Algorithm Implementation

Rationale for Split-Step Methods

The generalized Gross-Pitaevskii equation contains terms that are naturally handled in different representations:

  • Dispersion term $D(-i\nabla)u$: Most efficiently computed in momentum space using FFTs
  • Potential and nonlinearity terms $V(\mathbf{r})u + G(u)u$: Naturally computed in position space
  • Pump and noise terms: Applied in position space

A direct numerical solution would require expensive spatial derivatives for the dispersion term and complex implicit methods for the nonlinearity. Split-step methods solve this by:

  1. Operator splitting: Decompose the evolution into separate steps, each handled in its optimal representation
  2. Analytical solutions: Each substep can often be solved exactly (dispersion) or very efficiently (local terms)
  3. Computational efficiency: FFT-based dispersion steps are highly optimized and GPU-friendly
  4. Flexibility: Easy to add new terms without restructuring the entire algorithm

The Strang splitting scheme provides second-order accuracy by symmetrically arranging the substeps.

Mathematical Formulation

The time evolution is implemented using a split-step method with Strang splitting. A single step of size dt from time t to t+dt is given by

\[ u = e^{-iGdt/2} e^{-iVdt/2}(u + F(t)dt/2) + F(t+dt/2)dt/2 -i \sqrt{dt/2} \eta dW \\ \tilde{u} = e^{-iDdt}\tilde{u} \\ u = e^{-iGdt/2} e^{-iVdt/2}(u + F(t+dt/2)dt/2) + F(t+dt)dt/2 -i \sqrt{dt/2} \eta dW \\\]
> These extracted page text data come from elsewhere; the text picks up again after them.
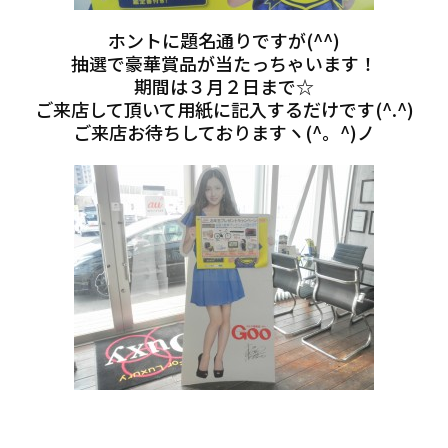
ホントに題名通りですが(^^)
抽選で豪華賞品が当たっちゃいます！
期間は３月２日まで☆
ご来店して頂いて用紙に記入するだけです(^.^)
ご来店お待ちしておりますヽ(^。^)ノ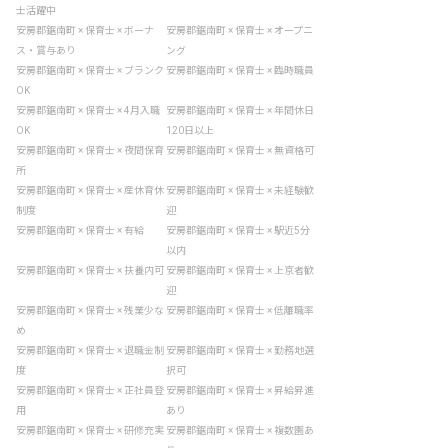
士活躍中
安房郡鋸南町 × 保育士 × ボーナ
安房郡鋸南町 × 保育士 × オープニ
ス・賞与あり
ング
安房郡鋸南町 × 保育士 × ブランク
安房郡鋸南町 × 保育士 × 臨時職員
OK
安房郡鋸南町 × 保育士 × 4月入職
安房郡鋸南町 × 保育士 × 年間休日
OK
120日以上
安房郡鋸南町 × 保育士 × 夜間保育
安房郡鋸南町 × 保育士 × 無資格可
所
安房郡鋸南町 × 保育士 × 産休育休
安房郡鋸南町 × 保育士 × 未経験歓
制度
迎
安房郡鋸南町 × 保育士 × 有給
安房郡鋸南町 × 保育士 × 駅近5分
以内
安房郡鋸南町 × 保育士 × 扶養内可
安房郡鋸南町 × 保育士 × 上京者歓
迎
安房郡鋸南町 × 保育士 × 残業少な
安房郡鋸南町 × 保育士 × 低離職率
め
安房郡鋸南町 × 保育士 × 退職金制
安房郡鋸南町 × 保育士 × 勤務地選
度
択可
安房郡鋸南町 × 保育士 × 正社員登
安房郡鋸南町 × 保育士 × 昇給昇進
用
あり
安房郡鋸南町 × 保育士 × 研修充実
安房郡鋸南町 × 保育士 × 複数園あ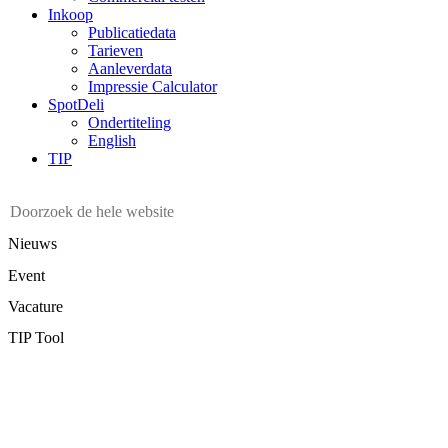
Inkoop
Publicatiedata
Tarieven
Aanleverdata
Impressie Calculator
SpotDeli
Ondertiteling
English
TIP
Nieuws
Event
Vacature
TIP Tool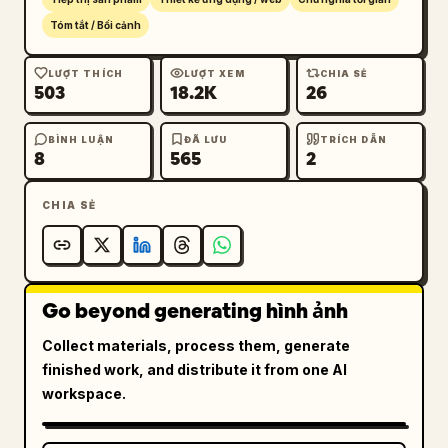
Tóm tắt / Bối cảnh
LƯỢT THÍCH
LƯỢT XEM
CHIA SẺ
503
18.2K
26
BÌNH LUẬN
ĐÃ LƯU
TRÍCH DẪN
8
565
2
CHIA SẺ
Go beyond generating hình ảnh
Collect materials, process them, generate
finished work, and distribute it from one AI
workspace.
In the above, u denotes the fields in real space, while denotes the fields in Fourier space; G is the nonlinear term, V is the potential term, and D is the dispersion term. The term η is the noise amplitude, and dW is a Wiener increment, which is a normally distributed random variable with mean 0 and variance 1.

We can see that it is divided into three parts:

  1. An evolution of u from time t to t+dt / 2 performed in real space, without the dispersion term.

  2. An evolution of from time t to t+dt, performed in Fourier space, without the nonlinear, potential and pump terms.

  3. An evolution of u from time t+dt / 2 to t+dt, again performed in real space, without the dispersion term.